Litigators deserve specialist tools built for their specialist work, not generalist AI that forces them to adapt their workflows to the technology.

Where Harvey and Legora add value

Harvey and Legora are general AI platforms widely used by law firms. They are productivity platforms designed to help lawyers work faster and more consistently, but are not specialised to the workflows of a litigator. In disputes, they are used to:

  • Summarise and tabulate evidence
  • Support drafting, legal research, and reasoning

Despite these gains, the core factual work of litigation remains largely manual. Neither Harvey nor Legora is designed to:

  • Maintain a persistent, evolving map of the facts as they develop
  • Systematically reconcile competing accounts across the entire evidential record
  • Surface contradictions as structural weaknesses in case theory
  • Build accurate, source-verified chronologies from 100k+ page datasets
  • Keep every factual assertion continuously linked to its evidence
  • Show, at any moment, what you can actually prove

Read more: We already have eDiscovery. Why do we need Wexler?

Teams still reconstruct facts using spreadsheets, Word documents, and memory. Critical weaknesses surface late, after positions have hardened.
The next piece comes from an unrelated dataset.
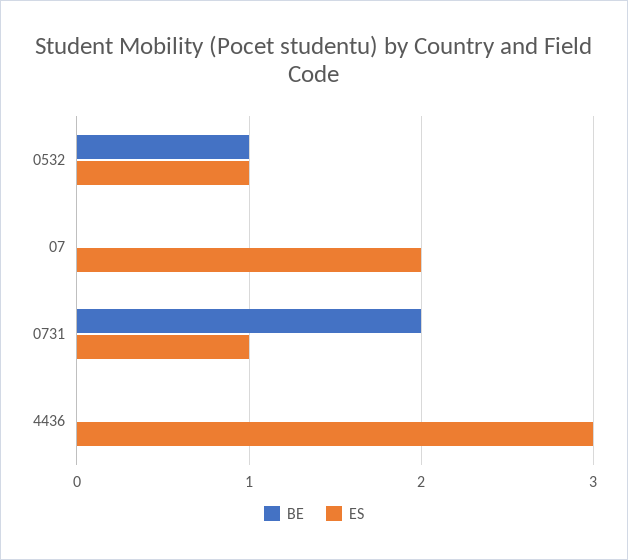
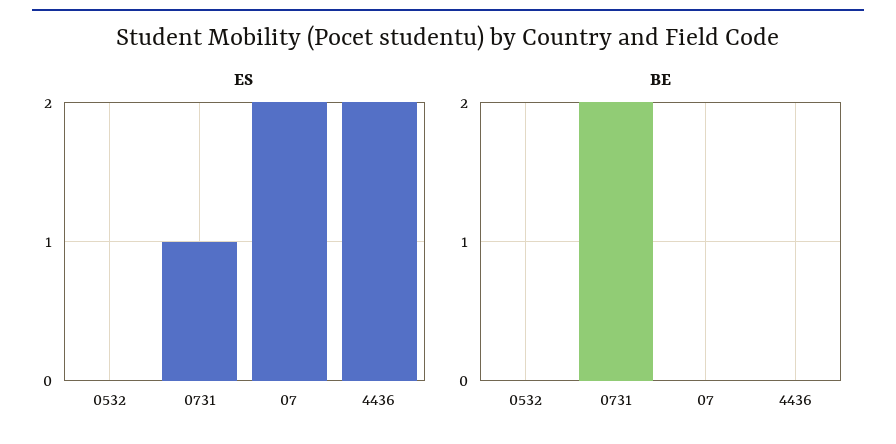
BE, 0532: 1 -> 0
ES, 0532: 1 -> 0
ES, 4436: 3 -> 2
Wexler is for understanding the evidence in full

Wexler is purpose-built for litigation teams who need to master complex evidence. It treats facts, not documents, as the fundamental unit of analysis. 

Leading disputes teams use Wexler to:

  • Extract every material fact from vast evidential sets
  • Build and maintain live, source-linked chronologies
  • Expose inconsistencies, gaps, and timeline conflicts automatically
  • Trace every fact to its precise source sentence
  • Stress-test case theory against the complete factual record
  • Draft submissions grounded entirely in verified facts
  • Update their factual matrix continuously as evidence evolves

This creates a structured, auditable fact base that shows what the evidence actually proves, not what anyone assumes. Teams can pressure-test strategy from day one, spot weaknesses before opponents do, and prepare cross-examination knowing exactly where every fact lives. This changes outcomes.

Key differences between Harvey, Legora and Wexler

Many firms deploy these platforms as a stack:

  • eDiscovery to collect and reduce data
  • Harvey, Legora, or similar to accelerate review, drafting, and preparation
  • Wexler to extract, verify, and maintain the factual record

Harvey and Legora help firms save time. Wexler helps firms find the facts they need.